Saved data entries:
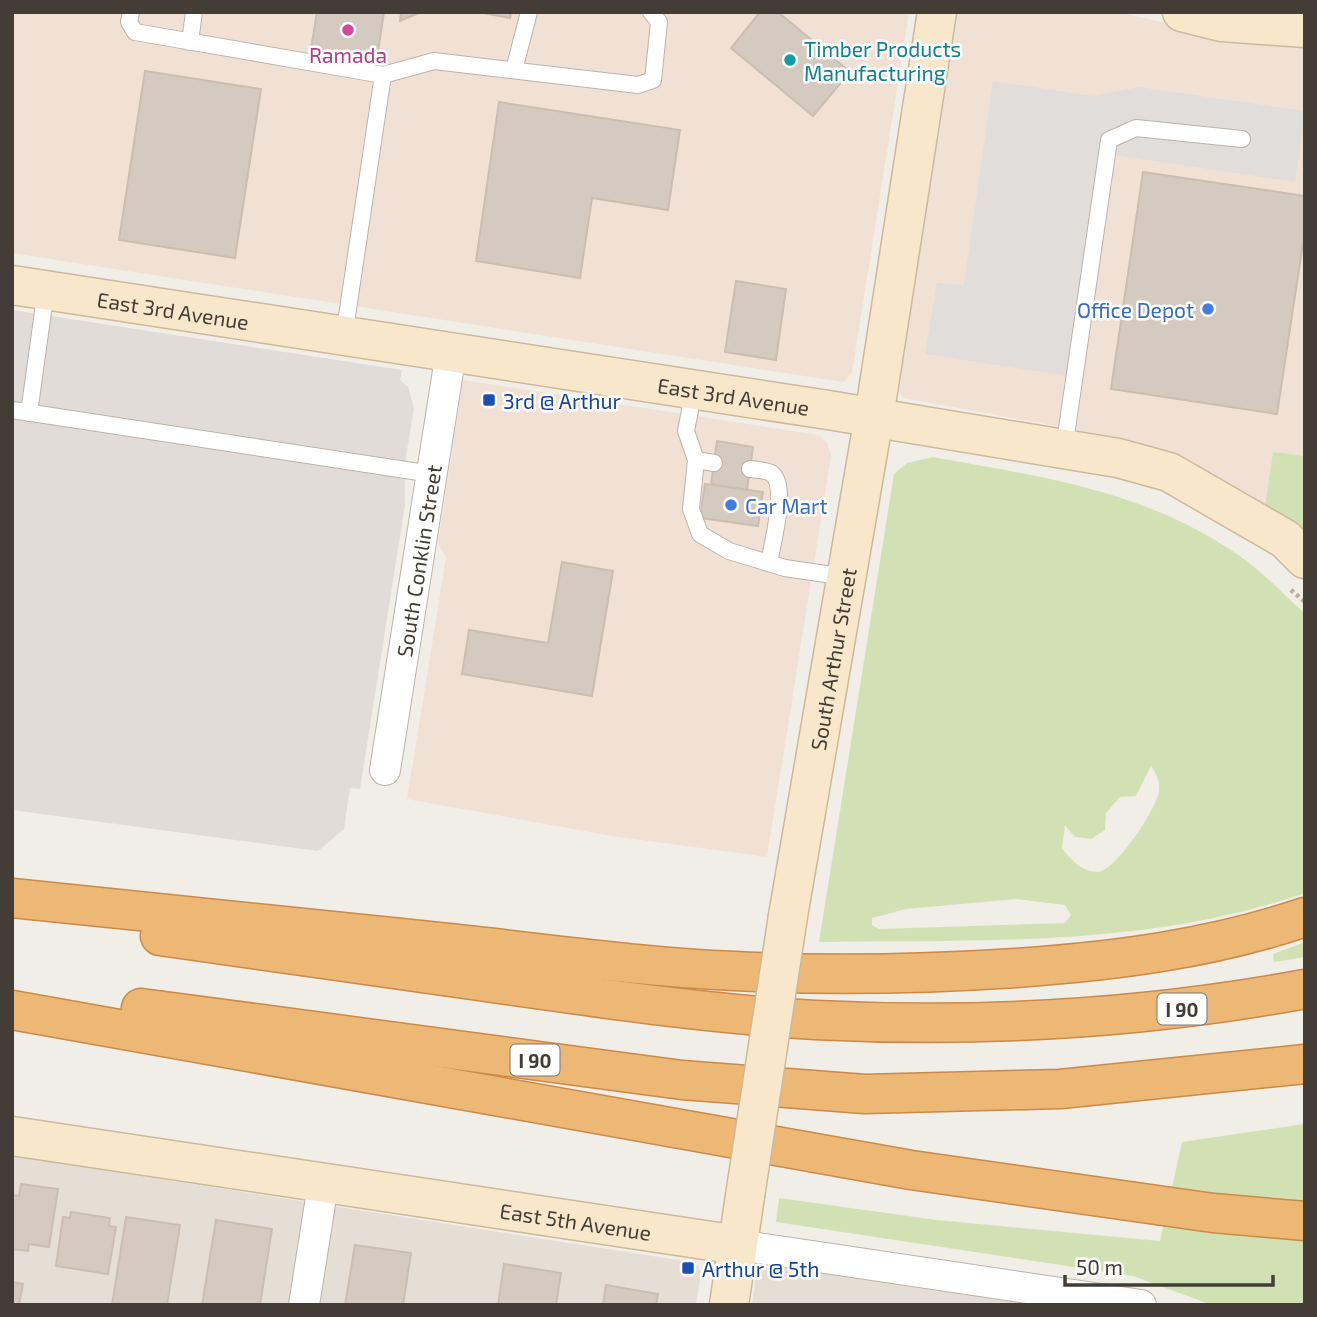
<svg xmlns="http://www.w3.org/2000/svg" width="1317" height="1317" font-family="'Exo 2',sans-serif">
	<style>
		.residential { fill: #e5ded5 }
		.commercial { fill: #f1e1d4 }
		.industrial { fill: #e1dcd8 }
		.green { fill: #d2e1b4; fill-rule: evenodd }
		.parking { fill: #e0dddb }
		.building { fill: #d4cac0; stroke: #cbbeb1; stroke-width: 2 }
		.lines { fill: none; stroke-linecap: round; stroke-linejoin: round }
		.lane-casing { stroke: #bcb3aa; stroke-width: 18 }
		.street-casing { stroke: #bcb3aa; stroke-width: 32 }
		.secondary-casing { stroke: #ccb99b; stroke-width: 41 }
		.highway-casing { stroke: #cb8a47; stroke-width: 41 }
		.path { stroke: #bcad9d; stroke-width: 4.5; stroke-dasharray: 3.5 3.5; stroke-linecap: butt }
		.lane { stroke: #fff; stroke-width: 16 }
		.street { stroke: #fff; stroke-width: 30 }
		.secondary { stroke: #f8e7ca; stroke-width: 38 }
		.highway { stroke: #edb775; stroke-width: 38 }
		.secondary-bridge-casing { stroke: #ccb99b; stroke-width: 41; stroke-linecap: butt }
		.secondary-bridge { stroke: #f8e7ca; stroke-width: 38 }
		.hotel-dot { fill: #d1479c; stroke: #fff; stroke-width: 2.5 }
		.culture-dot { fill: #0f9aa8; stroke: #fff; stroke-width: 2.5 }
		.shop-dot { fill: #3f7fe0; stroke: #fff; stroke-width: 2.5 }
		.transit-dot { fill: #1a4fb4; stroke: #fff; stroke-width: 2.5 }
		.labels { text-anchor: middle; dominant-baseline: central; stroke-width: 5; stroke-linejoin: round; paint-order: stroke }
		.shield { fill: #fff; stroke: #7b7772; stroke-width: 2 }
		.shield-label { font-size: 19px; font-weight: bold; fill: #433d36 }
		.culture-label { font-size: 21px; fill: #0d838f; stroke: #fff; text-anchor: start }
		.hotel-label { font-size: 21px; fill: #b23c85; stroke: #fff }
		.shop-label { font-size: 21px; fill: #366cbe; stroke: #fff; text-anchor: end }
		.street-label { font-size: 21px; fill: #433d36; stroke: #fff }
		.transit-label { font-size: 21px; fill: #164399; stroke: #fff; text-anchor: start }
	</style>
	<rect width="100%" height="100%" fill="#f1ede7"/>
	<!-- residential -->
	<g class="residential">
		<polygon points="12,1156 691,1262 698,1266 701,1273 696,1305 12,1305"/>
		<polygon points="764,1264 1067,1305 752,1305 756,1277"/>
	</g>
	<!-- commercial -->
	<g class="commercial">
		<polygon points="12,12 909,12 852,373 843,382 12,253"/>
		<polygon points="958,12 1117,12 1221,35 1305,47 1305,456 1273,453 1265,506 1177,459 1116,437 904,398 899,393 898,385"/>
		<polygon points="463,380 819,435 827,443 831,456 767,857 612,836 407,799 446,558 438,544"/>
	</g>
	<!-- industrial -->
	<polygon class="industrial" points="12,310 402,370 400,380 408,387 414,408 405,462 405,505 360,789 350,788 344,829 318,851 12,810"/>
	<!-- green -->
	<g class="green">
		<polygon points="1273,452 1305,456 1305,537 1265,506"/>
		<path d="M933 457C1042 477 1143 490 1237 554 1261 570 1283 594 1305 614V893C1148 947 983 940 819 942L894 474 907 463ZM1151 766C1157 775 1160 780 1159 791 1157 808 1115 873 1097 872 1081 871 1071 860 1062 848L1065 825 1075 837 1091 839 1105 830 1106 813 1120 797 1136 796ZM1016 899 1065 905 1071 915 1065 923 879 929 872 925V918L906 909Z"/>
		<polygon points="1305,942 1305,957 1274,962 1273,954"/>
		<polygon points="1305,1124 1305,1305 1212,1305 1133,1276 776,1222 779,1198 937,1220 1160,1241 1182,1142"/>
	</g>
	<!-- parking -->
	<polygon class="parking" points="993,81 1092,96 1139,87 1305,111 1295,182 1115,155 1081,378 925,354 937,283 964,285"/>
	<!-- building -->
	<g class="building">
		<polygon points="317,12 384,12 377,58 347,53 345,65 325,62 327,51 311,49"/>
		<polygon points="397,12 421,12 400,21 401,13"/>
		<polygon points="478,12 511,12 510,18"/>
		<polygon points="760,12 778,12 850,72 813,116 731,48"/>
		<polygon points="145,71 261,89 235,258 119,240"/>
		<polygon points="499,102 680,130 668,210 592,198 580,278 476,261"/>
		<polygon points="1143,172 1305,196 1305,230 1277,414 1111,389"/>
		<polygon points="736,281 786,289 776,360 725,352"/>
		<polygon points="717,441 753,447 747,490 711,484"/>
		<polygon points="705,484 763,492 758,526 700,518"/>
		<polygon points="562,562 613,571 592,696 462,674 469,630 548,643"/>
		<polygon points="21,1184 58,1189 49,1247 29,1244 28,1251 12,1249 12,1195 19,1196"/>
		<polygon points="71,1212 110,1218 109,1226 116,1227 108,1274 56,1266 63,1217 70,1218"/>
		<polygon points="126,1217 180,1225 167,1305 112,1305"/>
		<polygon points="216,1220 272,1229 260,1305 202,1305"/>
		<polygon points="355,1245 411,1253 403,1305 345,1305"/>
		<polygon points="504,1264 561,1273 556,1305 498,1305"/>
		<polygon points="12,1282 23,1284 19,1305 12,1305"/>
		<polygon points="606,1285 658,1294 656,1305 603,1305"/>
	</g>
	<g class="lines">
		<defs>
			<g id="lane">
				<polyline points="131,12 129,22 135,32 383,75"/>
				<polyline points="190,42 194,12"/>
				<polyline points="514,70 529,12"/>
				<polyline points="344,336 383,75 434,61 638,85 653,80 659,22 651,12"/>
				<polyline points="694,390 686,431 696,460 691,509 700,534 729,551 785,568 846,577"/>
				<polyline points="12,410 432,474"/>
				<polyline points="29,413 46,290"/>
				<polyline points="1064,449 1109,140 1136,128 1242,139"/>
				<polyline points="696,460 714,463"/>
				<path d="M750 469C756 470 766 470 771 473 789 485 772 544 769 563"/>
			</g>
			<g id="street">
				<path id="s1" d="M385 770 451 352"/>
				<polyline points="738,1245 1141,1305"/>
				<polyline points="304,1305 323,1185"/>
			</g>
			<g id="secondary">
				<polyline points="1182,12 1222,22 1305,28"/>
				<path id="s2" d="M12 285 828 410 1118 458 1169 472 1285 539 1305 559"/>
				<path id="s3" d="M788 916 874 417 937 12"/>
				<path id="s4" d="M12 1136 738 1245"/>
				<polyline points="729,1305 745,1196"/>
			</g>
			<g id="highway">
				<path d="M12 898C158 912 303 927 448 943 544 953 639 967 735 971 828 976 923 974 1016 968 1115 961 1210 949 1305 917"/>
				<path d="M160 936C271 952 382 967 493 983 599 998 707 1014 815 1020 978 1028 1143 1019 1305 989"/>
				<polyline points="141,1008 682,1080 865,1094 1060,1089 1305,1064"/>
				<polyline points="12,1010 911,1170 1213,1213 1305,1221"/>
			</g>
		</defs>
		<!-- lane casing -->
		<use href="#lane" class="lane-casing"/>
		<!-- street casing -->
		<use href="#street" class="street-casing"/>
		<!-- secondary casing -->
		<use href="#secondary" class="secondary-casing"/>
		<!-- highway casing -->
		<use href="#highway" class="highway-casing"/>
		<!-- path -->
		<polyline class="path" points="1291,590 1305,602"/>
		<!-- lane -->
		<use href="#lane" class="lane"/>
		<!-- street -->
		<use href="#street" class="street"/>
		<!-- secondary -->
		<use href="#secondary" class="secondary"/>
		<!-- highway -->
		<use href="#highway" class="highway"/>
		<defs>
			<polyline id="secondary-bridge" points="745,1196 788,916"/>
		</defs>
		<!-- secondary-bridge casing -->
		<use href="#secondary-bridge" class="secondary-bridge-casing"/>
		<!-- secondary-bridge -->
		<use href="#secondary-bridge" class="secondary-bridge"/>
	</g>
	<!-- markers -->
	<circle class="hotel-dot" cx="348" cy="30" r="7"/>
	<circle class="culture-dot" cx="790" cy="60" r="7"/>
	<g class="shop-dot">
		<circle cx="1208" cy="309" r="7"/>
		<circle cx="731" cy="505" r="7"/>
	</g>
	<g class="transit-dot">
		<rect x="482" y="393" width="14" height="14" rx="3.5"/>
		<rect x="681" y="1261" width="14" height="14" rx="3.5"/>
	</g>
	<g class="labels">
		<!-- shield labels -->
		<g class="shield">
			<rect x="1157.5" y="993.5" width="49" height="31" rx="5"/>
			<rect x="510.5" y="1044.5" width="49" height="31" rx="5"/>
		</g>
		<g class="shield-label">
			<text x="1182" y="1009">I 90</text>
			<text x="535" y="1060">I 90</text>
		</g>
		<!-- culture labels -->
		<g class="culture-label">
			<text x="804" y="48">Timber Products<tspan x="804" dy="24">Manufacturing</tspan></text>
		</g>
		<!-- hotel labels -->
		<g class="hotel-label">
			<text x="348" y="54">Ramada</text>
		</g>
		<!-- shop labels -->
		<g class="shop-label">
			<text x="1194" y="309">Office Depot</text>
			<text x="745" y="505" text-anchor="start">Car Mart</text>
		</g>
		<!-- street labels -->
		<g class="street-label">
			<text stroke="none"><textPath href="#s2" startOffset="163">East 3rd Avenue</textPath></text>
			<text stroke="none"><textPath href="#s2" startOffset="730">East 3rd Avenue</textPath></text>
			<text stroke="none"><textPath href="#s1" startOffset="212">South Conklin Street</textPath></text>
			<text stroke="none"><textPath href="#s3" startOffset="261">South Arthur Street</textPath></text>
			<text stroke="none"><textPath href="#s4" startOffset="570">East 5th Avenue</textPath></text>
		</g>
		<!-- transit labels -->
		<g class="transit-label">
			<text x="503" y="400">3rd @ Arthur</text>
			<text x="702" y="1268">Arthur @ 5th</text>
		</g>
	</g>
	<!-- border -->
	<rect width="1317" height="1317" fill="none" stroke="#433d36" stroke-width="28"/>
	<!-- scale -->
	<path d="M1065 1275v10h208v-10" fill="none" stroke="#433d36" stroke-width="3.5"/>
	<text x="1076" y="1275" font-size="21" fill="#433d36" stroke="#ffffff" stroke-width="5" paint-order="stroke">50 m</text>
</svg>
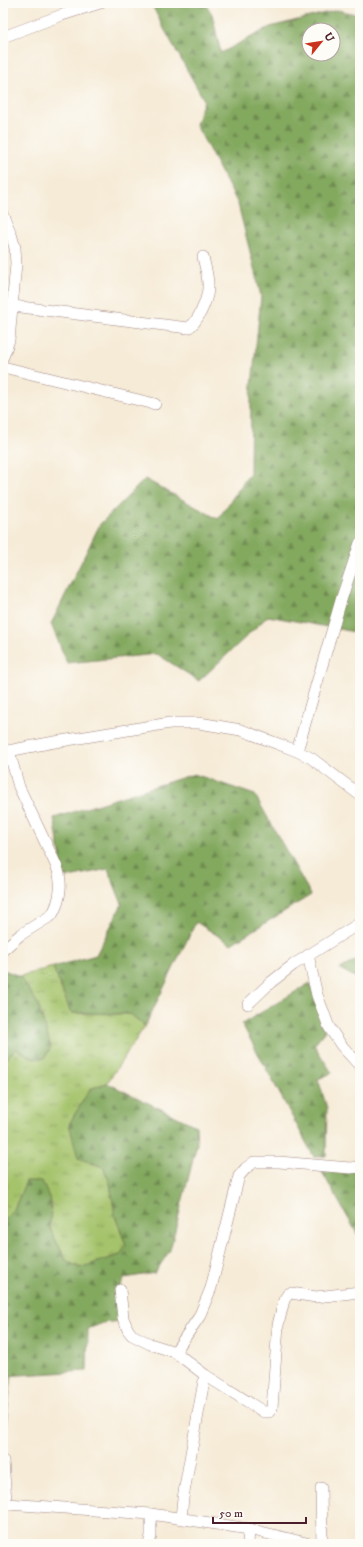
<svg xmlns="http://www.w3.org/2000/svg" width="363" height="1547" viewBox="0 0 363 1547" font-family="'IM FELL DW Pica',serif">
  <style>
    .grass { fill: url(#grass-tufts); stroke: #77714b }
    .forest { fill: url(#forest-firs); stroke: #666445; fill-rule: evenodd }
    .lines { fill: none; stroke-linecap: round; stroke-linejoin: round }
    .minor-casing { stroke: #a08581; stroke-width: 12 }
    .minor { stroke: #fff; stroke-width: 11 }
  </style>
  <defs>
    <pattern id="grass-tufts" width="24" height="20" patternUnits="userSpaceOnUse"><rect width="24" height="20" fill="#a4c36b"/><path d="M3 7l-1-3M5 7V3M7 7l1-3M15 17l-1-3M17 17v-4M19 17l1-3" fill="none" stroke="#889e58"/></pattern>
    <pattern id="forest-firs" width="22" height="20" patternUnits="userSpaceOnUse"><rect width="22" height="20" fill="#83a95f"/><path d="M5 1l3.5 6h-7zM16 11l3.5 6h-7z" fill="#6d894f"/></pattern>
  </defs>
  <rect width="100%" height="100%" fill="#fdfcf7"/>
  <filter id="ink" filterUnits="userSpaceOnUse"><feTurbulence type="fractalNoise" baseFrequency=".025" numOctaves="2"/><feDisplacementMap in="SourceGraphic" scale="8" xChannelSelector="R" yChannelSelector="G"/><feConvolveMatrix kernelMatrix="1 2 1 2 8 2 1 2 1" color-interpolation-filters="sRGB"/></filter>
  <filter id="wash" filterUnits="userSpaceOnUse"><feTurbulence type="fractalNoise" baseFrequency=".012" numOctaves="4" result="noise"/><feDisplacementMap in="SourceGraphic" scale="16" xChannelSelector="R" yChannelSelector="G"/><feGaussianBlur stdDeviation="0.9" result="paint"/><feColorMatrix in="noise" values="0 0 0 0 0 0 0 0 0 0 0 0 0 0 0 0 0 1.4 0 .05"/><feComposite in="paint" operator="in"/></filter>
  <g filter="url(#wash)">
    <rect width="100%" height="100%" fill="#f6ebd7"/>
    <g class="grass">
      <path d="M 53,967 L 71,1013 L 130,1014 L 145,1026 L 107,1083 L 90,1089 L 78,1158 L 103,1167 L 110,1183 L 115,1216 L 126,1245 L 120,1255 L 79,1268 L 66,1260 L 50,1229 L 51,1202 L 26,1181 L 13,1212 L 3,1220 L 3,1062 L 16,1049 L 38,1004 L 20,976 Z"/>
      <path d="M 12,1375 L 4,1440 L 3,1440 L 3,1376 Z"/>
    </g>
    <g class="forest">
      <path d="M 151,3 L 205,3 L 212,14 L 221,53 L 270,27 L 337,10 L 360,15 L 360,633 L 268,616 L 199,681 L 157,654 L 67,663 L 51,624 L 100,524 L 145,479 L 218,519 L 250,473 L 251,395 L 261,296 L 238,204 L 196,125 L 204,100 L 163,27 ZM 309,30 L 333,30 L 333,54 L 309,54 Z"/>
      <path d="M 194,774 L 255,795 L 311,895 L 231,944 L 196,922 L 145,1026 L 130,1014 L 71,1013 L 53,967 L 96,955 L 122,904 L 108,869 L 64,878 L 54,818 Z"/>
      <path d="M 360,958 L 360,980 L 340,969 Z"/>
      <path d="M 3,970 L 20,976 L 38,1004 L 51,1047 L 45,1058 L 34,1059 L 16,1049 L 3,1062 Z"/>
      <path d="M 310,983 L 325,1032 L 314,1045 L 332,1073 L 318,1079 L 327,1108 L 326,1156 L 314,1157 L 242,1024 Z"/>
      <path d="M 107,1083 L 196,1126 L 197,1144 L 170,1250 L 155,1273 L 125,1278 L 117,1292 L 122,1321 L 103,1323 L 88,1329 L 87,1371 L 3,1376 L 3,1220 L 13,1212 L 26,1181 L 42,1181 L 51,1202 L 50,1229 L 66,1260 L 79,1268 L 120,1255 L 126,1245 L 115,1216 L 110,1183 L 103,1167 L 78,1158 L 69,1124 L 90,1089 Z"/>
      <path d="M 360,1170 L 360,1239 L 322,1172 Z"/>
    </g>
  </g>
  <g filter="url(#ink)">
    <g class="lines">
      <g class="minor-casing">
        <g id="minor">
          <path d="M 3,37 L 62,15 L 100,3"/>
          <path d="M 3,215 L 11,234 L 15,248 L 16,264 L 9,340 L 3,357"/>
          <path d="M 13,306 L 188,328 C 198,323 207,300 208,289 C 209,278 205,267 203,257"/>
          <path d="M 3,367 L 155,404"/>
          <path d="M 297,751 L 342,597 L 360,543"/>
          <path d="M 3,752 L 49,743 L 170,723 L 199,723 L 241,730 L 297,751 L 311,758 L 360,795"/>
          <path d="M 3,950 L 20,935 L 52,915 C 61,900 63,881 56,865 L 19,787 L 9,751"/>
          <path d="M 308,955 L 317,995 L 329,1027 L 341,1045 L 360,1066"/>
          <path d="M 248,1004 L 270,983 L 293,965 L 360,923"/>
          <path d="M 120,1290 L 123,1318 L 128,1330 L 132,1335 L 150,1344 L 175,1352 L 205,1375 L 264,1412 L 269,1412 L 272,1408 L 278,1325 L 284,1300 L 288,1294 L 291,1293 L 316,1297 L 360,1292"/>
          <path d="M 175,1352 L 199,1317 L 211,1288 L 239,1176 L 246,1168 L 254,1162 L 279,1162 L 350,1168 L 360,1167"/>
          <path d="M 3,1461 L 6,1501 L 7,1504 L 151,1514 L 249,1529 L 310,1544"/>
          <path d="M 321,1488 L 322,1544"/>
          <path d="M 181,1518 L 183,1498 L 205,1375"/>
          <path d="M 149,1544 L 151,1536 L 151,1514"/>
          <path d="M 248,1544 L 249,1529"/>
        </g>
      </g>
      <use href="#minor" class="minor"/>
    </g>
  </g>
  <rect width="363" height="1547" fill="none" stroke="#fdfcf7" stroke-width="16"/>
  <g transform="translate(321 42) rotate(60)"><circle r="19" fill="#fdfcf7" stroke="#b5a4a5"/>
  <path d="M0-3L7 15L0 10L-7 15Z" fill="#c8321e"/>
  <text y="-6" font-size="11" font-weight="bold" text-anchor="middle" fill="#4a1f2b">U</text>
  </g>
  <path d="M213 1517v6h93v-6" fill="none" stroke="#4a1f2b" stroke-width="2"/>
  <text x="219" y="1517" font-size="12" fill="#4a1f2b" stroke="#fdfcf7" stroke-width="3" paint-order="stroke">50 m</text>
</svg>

What is expected: Pick each line holding the word "type" out of the data and copy it.

Worked solution:
  <filter id="ink" filterUnits="userSpaceOnUse"><feTurbulence type="fractalNoise" baseFrequency=".025" numOctaves="2"/><feDisplacementMap in="SourceGraphic" scale="8" xChannelSelector="R" yChannelSelector="G"/><feConvolveMatrix kernelMatrix="1 2 1 2 8 2 1 2 1" color-interpolation-filters="sRGB"/></filter>
  <filter id="wash" filterUnits="userSpaceOnUse"><feTurbulence type="fractalNoise" baseFrequency=".012" numOctaves="4" result="noise"/><feDisplacementMap in="SourceGraphic" scale="16" xChannelSelector="R" yChannelSelector="G"/><feGaussianBlur stdDeviation="0.9" result="paint"/><feColorMatrix in="noise" values="0 0 0 0 0 0 0 0 0 0 0 0 0 0 0 0 0 1.4 0 .05"/><feComposite in="paint" operator="in"/></filter>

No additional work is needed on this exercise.